>>177
Truth: asm is less readable and thus less maintanable.
Readability is subjective (size or speed is NOT), but to someone experienced, it's
more readable. Even the format is consistent. The only thing is, it also tends to be more voluminous.
>>183
Look at the bugtrackers of other XML libraries and you'll find much worse.
When I was talking about design, I meant decisions that are not easy to reverse, and that can have huge consequences for efficiency. For example, instead of the obvious (and inefficient) "make objects out of everything and copy data into them" parsing algorithm, do it in-place so there's no unnecessary copying of data. Simplify the design to make it more "direct". I'll use the web browser as an example here since we're all familiar with them: how long is the path (in terms of # of instructions or call depth) between Firefox getting a WM_PAINT and its first API call into the OS to draw the page content into the window? In the browser design I'm planning, it's < 5. I'm not planning to do any memory allocation/deallocation there either.
Maybe "optimisation" is the wrong word for this, but what else do you call making something more efficient? If you plan your design like this and have it carefully thought out before writing a single line of code, the chances are high that you'll be ahead of those who "optimise later", without even needing to go to inline Asm. You could say that, despite the compiler's stupidity, everyone is using the same compiler but your design has already been optimised at a higher level, so its inefficient output is still going to be more efficient than the output from an inefficient design.
>>193
It seems like in order for the compiler to truly generate assembly with necessity, it would need to have a complete high level understanding of what you are trying to do.
That's not necessary, all it needs to understand is the semantics of the source language.
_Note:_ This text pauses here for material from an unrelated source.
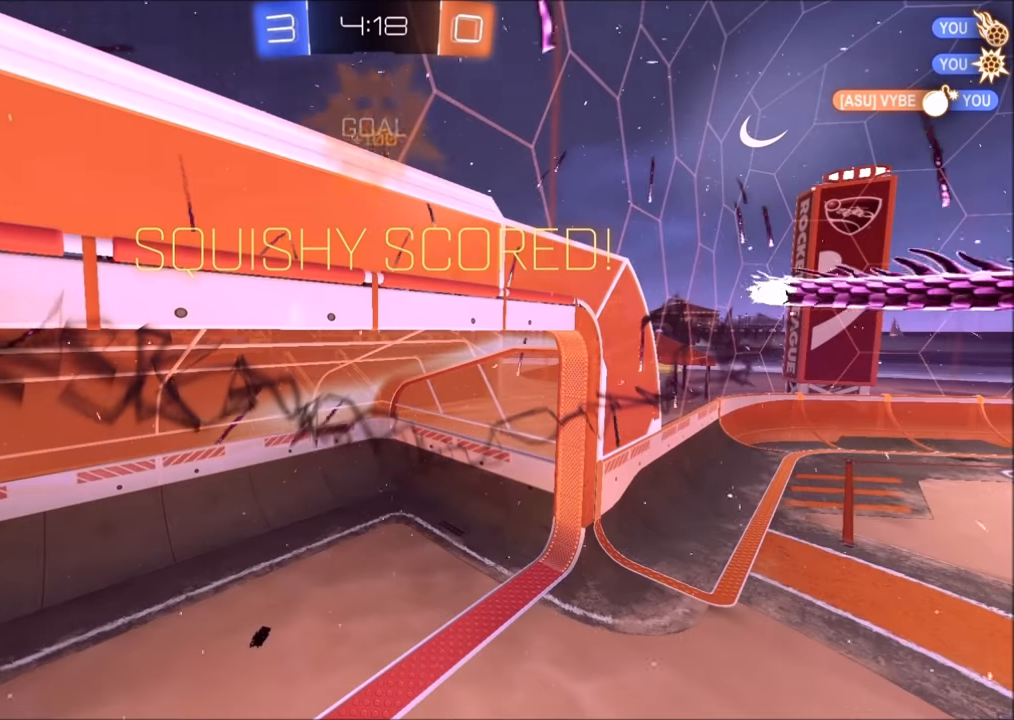
{"buttons": [], "left_stick": "center", "right_stick": "center", "events": []}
What we agree is not statement-by-statement translation and applying optimisation afterwards (there's that anti-premature-optimisation again!), but my idea is to generate code "backwards", working from the desired result. E.g. in
int foo() {
int i = f();
int j = k();
int l = 2 + j;
... /* code that does a lot with l, but never has effect on i, j, nor other global variables */
return i + 2*j;
}
a "dumb" or "traditional" compiler would emit code for all that stuff in the middle, and optimisation
might have a chance at removing (some of) it and moving variables into registers. An "intelligent" compiler could work backwards and "think" "This function's result depends on i and j. What do i and j depend on? f() and k(). What do f() and k() depend on? ... " Eventually it might determine that f() and k() are actually constant, and substitute that in, propagate the changes down, and reduce foo() itself to a constant. And of course, all of this might not even be done if foo() can never get called from any entry point. At every reference to a nonlocal variable, this process would need to be performed as their results are "visible" to other functions.
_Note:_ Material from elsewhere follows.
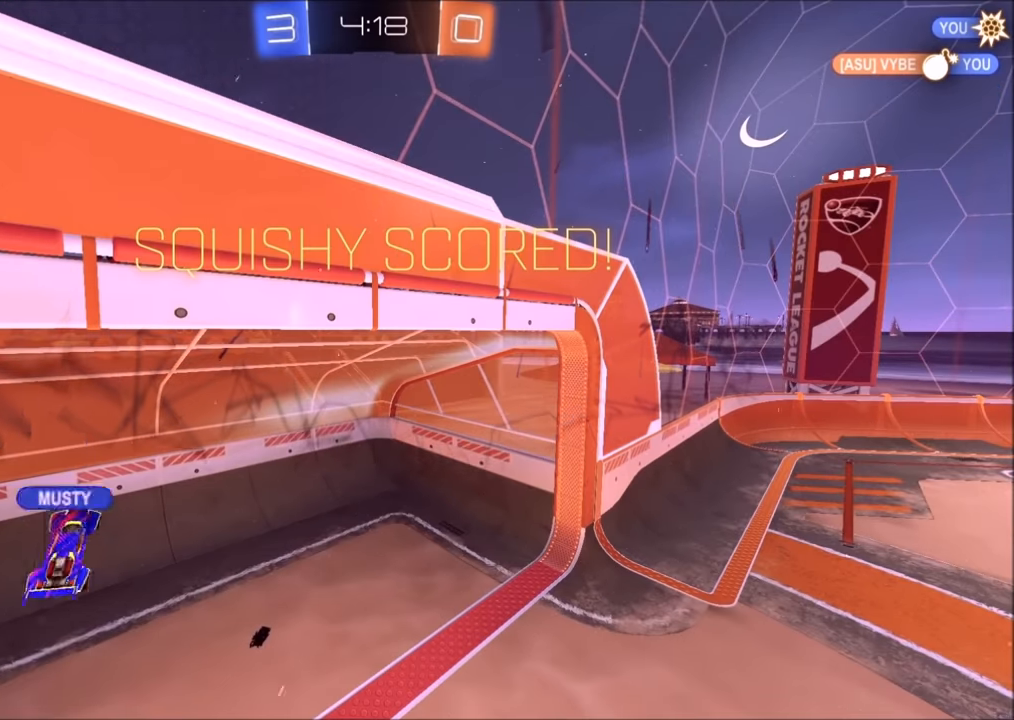
{"buttons": [], "left_stick": "center", "right_stick": "center", "events": []}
For things like register allocation (done after the above), the compiler could track how many variables are actually needed, and then choose how many extra "slots" are required in memory. It can alter their allocation to registers depending on their usage and loop nesting level. In size/balanced optimisation mode, if it sees certain variables having LIFO-like usage patterns, it can emit push/pop (single byte instructions) instead of explicitly doing a stack allocate and moves. If there's a long-running inner loop with frequently accessed variables, push the less frequently used variables on the stack. This is how an Asm programmer does register allocation by necessity.
Due to the halting problem it's not possible to prove that f() or k() terminate even if they do not depend on nonlocal variables, but the compiler can offer an option to simulate their execution for a limited number of cycles. No deep understanding (other than language semantics) required by the compiler, just a different way of approaching the problem.
Follow this process to its logical conclusion, even into library functions and such, and your
printf("%d\n", fib(5)); becomes a
fputs("2178309\n", stdio);. In the output binary too, there will be nothing more than what the compiler found was needed. That is the ultimate goal.